Aftercare and Outcome:

After amputation, most dogs will take about 12-24 hours to walk without assistance. Encouraging the dog to exercise is essential for a faster recovery speed. The wound should be inspected at least twice a day for possible signs of breakdown or infection (dehiscence). You should look for redness, swelling, pain and discharge.

In the case of limb-sparing surgery, there should be a bandage wrapped lightly over the limb which needs regular changing for a two to three week period. The pet can begin exercising immediately after surgery; however, it should be only walks on a leash for the first four weeks. Exercise is essential to prevent the toes contracting and minimise how much the toes and feet swell. These can occur due to exercising certain blood vessels or muscles during surgery.

Dogs with appendicular osteosarcoma will survive for on average 90 to 175 days after palliative treatment. However, chemotherapy in conjunction with palliative radiation treatment have an average of 300 days survival after the process. Treatment with curative-intent has a much higher chance of the dog living for a longer period of time with the average being 235-366 days with some pets living a further 2+ years. Blood tests are analyzed prior to surgery in order to look at alkaline phosphatase. This enzyme has proven to have an association with how long a pet will survive after operation and chemotherapy. A normal reading at the time of diagnosis indicates that the dog will potentially live for longer compared to one with an increased level of the enzyme. Prognosis in dogs can also be affected by tumour size, location and its histologic grade.
# # #
> [YOUR GOAL] Copy the passage on aftercare and outcome exactly as it stands, from beginning to end.
# # #
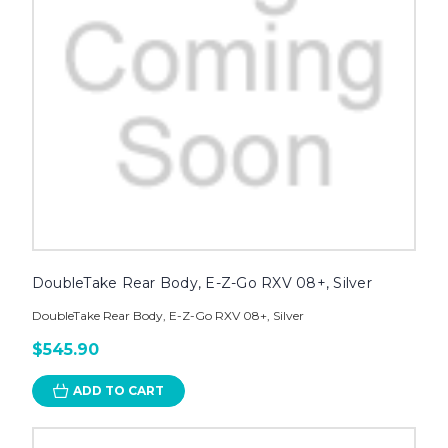
DoubleTake Rear Body, E-Z-Go RXV 08+, Silver
DoubleTake Rear Body, E-Z-Go RXV 08+, Silver
$545.90
ADD TO CART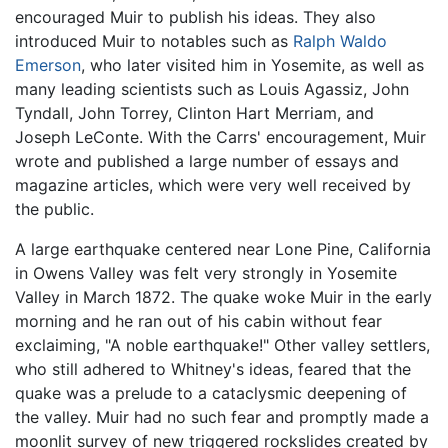
encouraged Muir to publish his ideas. They also
introduced Muir to notables such as
Ralph Waldo
Emerson
, who later visited him in Yosemite, as well as
many leading scientists such as Louis Agassiz, John
Tyndall, John Torrey, Clinton Hart Merriam, and
Joseph LeConte. With the Carrs' encouragement, Muir
wrote and published a large number of essays and
magazine articles, which were very well received by
the public.
A large earthquake centered near Lone Pine, California
in Owens Valley was felt very strongly in Yosemite
Valley in March 1872. The quake woke Muir in the early
morning and he ran out of his cabin without fear
exclaiming, "A noble earthquake!" Other valley settlers,
who still adhered to Whitney's ideas, feared that the
quake was a prelude to a cataclysmic deepening of
the valley. Muir had no such fear and promptly made a
moonlit survey of new triggered rockslides created by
# # #
> [RESPONSE TO THE TASK]
Aftercare and Outcome:

After amputation, most dogs will take about 12-24 hours to walk without assistance. Encouraging the dog to exercise is essential for a faster recovery speed. The wound should be inspected at least twice a day for possible signs of breakdown or infection (dehiscence). You should look for redness, swelling, pain and discharge.

In the case of limb-sparing surgery, there should be a bandage wrapped lightly over the limb which needs regular changing for a two to three week period. The pet can begin exercising immediately after surgery; however, it should be only walks on a leash for the first four weeks. Exercise is essential to prevent the toes contracting and minimise how much the toes and feet swell. These can occur due to exercising certain blood vessels or muscles during surgery.

Dogs with appendicular osteosarcoma will survive for on average 90 to 175 days after palliative treatment. However, chemotherapy in conjunction with palliative radiation treatment have an average of 300 days survival after the process. Treatment with curative-intent has a much higher chance of the dog living for a longer period of time with the average being 235-366 days with some pets living a further 2+ years. Blood tests are analyzed prior to surgery in order to look at alkaline phosphatase. This enzyme has proven to have an association with how long a pet will survive after operation and chemotherapy. A normal reading at the time of diagnosis indicates that the dog will potentially live for longer compared to one with an increased level of the enzyme. Prognosis in dogs can also be affected by tumour size, location and its histologic grade.